I know that “agreements with other organizations” and “capital from external sources” are pretty broad terms. It easily covers everything from core provider agreements, to CUSOs, to yes, even accepting government funds.

There’s a Catch

While “agreements” and “external sources” are very broad brushes they do not come without limits. The litmus test by which these agreements and external funding sources must be judged is two pronged. They must maintain member control AND maintain the autonomy of the credit union. (Many times these two go hand in hand.)

We’ve previously established that the way member control plays out in modern day CUs is through boards and it’s evident here as well. Boards approve agreements entered into by a credit union, thereby maintaining member control. While board approval is one level of member control, it’s important that these agreements don’t lock down a CU in such a way that even the board’s influence is limited. (I’m thinking about things like very long term deals with core processors and other vendors.)

What’s Your Take?

  • How have external funding sources or agreements helped your membership?
  • Have any of them ever limited member control?
  • What kind of checks and balance do you use to ensure these things don’t end up limiting member control?

Pie in the Sky: Financial Self Improvement at Your Local Credit Union

In regards to my thoughts on Principle #4 and Credit Unions as self-help organizations:

With Americans apparent obsessed with all things self-help, how is this not a focal point of American CUs?
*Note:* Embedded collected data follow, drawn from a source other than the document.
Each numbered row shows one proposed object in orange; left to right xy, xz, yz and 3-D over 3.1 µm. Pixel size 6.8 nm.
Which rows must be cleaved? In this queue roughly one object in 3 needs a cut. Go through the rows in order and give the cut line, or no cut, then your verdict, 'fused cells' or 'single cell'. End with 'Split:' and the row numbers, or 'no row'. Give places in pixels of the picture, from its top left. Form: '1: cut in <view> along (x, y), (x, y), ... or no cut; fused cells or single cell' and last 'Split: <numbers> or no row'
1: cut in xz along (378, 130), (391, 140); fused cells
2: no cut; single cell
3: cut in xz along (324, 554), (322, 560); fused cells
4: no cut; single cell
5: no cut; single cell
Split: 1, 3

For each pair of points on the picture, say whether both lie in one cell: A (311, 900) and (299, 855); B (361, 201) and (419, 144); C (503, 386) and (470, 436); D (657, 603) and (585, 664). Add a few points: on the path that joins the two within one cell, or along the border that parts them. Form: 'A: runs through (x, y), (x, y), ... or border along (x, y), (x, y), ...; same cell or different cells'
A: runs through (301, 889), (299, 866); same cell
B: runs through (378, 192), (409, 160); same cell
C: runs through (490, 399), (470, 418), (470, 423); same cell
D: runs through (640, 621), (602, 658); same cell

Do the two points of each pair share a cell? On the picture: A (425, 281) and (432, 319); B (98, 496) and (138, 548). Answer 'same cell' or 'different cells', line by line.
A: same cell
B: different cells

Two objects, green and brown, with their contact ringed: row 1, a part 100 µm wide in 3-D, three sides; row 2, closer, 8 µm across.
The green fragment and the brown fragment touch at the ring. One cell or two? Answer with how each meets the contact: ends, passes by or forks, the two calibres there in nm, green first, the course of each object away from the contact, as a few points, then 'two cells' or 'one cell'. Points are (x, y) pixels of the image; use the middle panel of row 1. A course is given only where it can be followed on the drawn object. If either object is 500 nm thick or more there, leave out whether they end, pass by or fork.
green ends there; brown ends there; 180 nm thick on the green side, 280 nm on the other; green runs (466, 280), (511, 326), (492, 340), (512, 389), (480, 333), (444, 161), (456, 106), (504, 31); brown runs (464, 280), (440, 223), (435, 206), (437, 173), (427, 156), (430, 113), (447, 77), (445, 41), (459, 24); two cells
If there is a National Brand that could weave CUs together, I’d make a strong case for this as “the one”.

Principle #4: Autonomy and Independence (Part 1)

It’s time to jump back into our ongoing discussion about the 7 cooperative principles. If you need a refresh, the other articles in the series are located here.

Autonomy and Independence
Cooperatives are autonomous, self-help organizations controlled by their members. If the cooperative enters into agreements with other organizations or raises capital from external sources, it is done so based on terms that ensure democratic control by the member and maintains the cooperative autonomy.

There’s so much jammed into Principle #4 that it looks to be a 2 parter for me. Let’s start by looking at “Cooperatives are autonomous, self-help organizations controlled by their members”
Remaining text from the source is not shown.